* Task prompt *
What you return must be an exact copy of the lines in the listing below between the line holding "Баумана (национальный" and the line holding "Zmiany w organizacji", inclusive, and nothing more.

═════ Data for analysis

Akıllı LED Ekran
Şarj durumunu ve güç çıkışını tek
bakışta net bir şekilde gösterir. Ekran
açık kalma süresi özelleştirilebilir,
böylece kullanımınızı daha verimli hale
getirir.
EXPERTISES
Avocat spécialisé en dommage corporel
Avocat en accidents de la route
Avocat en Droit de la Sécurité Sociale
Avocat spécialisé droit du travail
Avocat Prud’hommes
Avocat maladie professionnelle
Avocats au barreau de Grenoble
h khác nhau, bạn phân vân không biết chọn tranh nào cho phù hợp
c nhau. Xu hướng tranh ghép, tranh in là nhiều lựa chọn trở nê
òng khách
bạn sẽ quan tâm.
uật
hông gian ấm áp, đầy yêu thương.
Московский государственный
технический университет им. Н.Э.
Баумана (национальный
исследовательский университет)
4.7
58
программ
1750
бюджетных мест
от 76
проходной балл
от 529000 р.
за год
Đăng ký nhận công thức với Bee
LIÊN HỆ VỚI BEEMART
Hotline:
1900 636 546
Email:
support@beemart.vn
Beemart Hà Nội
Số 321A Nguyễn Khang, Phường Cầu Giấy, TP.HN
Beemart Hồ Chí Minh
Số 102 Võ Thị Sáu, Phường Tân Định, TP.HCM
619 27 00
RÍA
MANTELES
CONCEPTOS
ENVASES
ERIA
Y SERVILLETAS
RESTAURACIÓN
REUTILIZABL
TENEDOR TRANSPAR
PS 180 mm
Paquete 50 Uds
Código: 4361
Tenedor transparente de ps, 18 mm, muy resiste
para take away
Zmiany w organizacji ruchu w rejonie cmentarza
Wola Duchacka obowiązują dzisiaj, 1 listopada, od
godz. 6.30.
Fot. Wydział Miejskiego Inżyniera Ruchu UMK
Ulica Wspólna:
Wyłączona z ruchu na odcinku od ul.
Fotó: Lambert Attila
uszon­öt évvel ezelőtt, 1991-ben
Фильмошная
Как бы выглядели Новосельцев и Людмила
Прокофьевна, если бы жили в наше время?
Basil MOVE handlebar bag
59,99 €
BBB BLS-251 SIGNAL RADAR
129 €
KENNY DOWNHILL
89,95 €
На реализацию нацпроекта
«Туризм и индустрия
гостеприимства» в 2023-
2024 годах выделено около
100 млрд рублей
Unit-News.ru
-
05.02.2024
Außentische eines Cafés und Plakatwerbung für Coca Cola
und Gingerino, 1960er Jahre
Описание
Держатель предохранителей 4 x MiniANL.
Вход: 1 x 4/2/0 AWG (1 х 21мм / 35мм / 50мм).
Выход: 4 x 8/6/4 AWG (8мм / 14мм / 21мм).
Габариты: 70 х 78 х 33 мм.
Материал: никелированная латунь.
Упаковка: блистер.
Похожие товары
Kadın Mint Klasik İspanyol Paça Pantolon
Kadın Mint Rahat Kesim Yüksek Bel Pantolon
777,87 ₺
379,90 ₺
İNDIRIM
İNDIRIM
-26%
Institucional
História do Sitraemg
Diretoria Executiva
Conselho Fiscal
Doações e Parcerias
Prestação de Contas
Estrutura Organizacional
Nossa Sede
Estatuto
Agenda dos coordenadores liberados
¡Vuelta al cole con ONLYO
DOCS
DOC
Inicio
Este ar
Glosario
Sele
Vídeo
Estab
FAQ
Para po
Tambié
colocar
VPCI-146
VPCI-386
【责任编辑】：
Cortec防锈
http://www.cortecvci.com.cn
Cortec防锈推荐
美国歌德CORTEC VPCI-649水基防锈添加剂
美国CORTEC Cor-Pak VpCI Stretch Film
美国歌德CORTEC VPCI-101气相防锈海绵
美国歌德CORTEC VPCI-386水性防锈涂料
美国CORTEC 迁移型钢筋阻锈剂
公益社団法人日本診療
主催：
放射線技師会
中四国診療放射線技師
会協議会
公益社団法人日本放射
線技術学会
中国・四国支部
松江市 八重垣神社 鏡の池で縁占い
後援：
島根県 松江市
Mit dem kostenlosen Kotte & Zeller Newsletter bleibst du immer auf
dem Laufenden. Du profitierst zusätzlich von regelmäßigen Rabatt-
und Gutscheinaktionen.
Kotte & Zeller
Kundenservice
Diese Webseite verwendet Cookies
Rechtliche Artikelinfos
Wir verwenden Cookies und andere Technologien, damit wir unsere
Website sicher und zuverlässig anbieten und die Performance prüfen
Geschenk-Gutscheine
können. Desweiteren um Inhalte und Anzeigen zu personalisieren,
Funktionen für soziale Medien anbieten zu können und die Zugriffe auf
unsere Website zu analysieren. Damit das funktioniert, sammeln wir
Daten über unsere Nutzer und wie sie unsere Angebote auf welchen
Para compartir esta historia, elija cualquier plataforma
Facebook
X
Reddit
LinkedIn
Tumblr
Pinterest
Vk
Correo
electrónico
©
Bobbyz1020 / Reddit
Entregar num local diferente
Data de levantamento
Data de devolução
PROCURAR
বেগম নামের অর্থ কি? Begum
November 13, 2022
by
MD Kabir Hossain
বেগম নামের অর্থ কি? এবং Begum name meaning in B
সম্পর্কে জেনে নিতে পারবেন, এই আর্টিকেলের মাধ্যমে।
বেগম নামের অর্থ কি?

══════════

* Result below *
Баумана (национальный
исследовательский университет)
4.7
58
программ
1750
бюджетных мест
от 76
проходной балл
от 529000 р.
за год
Đăng ký nhận công thức với Bee
LIÊN HỆ VỚI BEEMART
Hotline:
1900 636 546
Email:
support@beemart.vn
Beemart Hà Nội
Số 321A Nguyễn Khang, Phường Cầu Giấy, TP.HN
Beemart Hồ Chí Minh
Số 102 Võ Thị Sáu, Phường Tân Định, TP.HCM
619 27 00
RÍA
MANTELES
CONCEPTOS
ENVASES
ERIA
Y SERVILLETAS
RESTAURACIÓN
REUTILIZABL
TENEDOR TRANSPAR
PS 180 mm
Paquete 50 Uds
Código: 4361
Tenedor transparente de ps, 18 mm, muy resiste
para take away
Zmiany w organizacji ruchu w rejonie cmentarza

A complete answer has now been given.